#### DATA TO PROCESS
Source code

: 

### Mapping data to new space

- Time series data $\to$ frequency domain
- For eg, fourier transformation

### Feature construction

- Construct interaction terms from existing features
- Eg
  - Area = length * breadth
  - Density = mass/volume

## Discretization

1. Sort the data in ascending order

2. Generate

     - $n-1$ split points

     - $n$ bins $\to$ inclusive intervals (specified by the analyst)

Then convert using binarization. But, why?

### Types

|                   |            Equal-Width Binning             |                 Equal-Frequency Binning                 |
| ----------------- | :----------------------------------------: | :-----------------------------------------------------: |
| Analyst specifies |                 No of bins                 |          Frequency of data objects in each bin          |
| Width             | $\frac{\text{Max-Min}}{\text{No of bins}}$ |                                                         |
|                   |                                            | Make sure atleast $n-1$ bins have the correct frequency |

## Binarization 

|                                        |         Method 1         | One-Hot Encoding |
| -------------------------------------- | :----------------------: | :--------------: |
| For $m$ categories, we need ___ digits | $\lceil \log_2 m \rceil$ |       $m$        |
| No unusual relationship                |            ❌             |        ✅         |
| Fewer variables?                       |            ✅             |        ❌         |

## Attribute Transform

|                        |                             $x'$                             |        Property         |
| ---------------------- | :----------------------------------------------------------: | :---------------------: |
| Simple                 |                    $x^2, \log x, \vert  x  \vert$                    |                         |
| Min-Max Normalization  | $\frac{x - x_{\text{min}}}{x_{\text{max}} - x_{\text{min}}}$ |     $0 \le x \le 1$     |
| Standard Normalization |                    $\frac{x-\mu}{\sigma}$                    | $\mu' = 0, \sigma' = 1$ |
########
#### DATA TO PROCESS
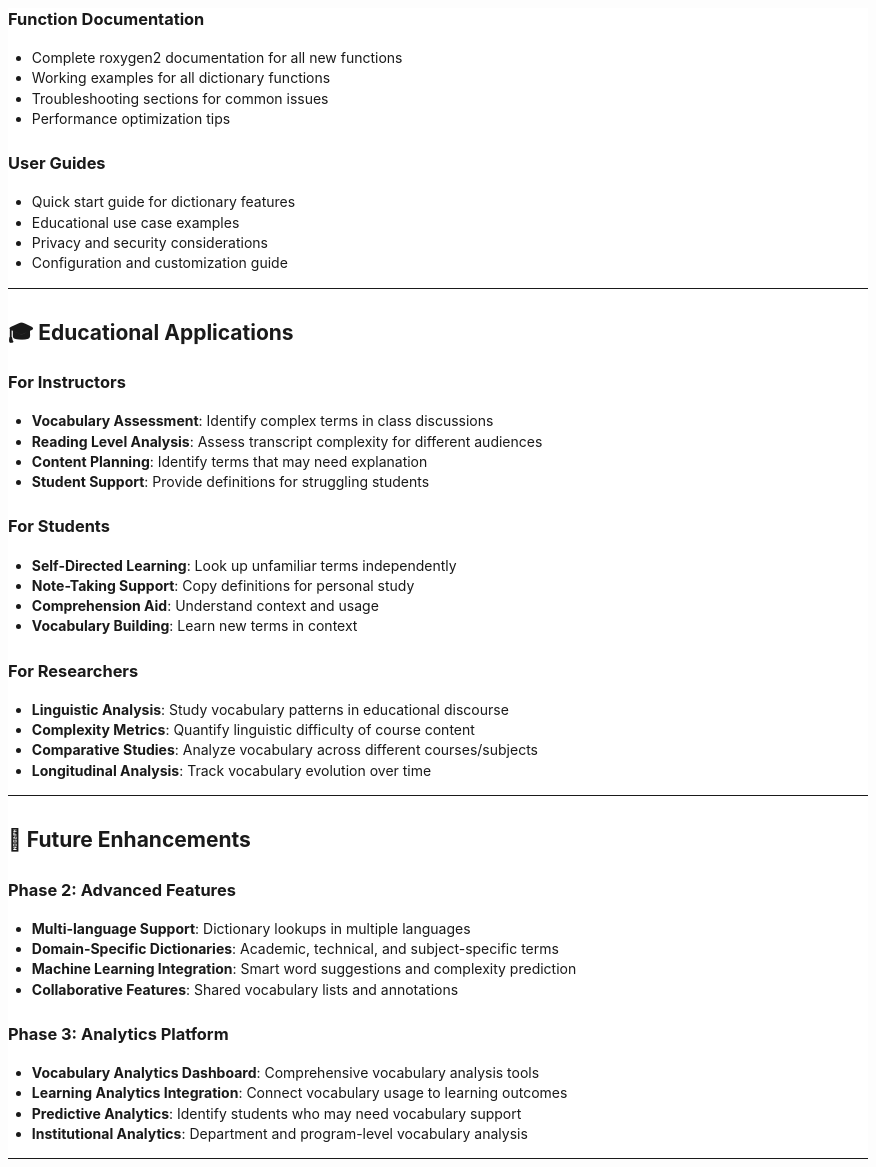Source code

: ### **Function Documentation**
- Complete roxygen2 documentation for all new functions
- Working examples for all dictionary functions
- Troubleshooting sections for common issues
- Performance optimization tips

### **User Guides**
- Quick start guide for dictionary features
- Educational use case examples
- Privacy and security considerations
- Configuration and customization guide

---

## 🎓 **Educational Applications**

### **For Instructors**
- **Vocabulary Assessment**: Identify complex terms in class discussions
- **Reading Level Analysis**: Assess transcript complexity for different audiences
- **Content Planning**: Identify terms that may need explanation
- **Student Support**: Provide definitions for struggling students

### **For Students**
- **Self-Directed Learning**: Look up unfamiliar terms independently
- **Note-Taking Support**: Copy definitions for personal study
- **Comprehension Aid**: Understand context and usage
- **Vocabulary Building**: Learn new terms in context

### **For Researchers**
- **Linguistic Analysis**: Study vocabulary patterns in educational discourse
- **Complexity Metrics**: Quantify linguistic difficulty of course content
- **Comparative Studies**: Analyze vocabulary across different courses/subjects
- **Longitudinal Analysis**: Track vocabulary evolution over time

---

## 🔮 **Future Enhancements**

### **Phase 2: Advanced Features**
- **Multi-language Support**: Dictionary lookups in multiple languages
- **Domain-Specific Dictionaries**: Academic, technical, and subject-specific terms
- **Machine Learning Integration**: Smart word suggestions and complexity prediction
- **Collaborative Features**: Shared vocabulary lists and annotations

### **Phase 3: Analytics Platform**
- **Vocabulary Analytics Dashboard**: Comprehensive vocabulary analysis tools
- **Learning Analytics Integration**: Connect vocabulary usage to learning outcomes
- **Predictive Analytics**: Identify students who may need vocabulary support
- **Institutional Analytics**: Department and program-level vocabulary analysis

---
########
For the lines above, output exactly those from the line containing "### **Phase 3: Analytics Platform**" through the line containing "- **Predictive Analytics**: Identify", and skip the others.

### **Phase 3: Analytics Platform**
- **Vocabulary Analytics Dashboard**: Comprehensive vocabulary analysis tools
- **Learning Analytics Integration**: Connect vocabulary usage to learning outcomes
- **Predictive Analytics**: Identify students who may need vocabulary support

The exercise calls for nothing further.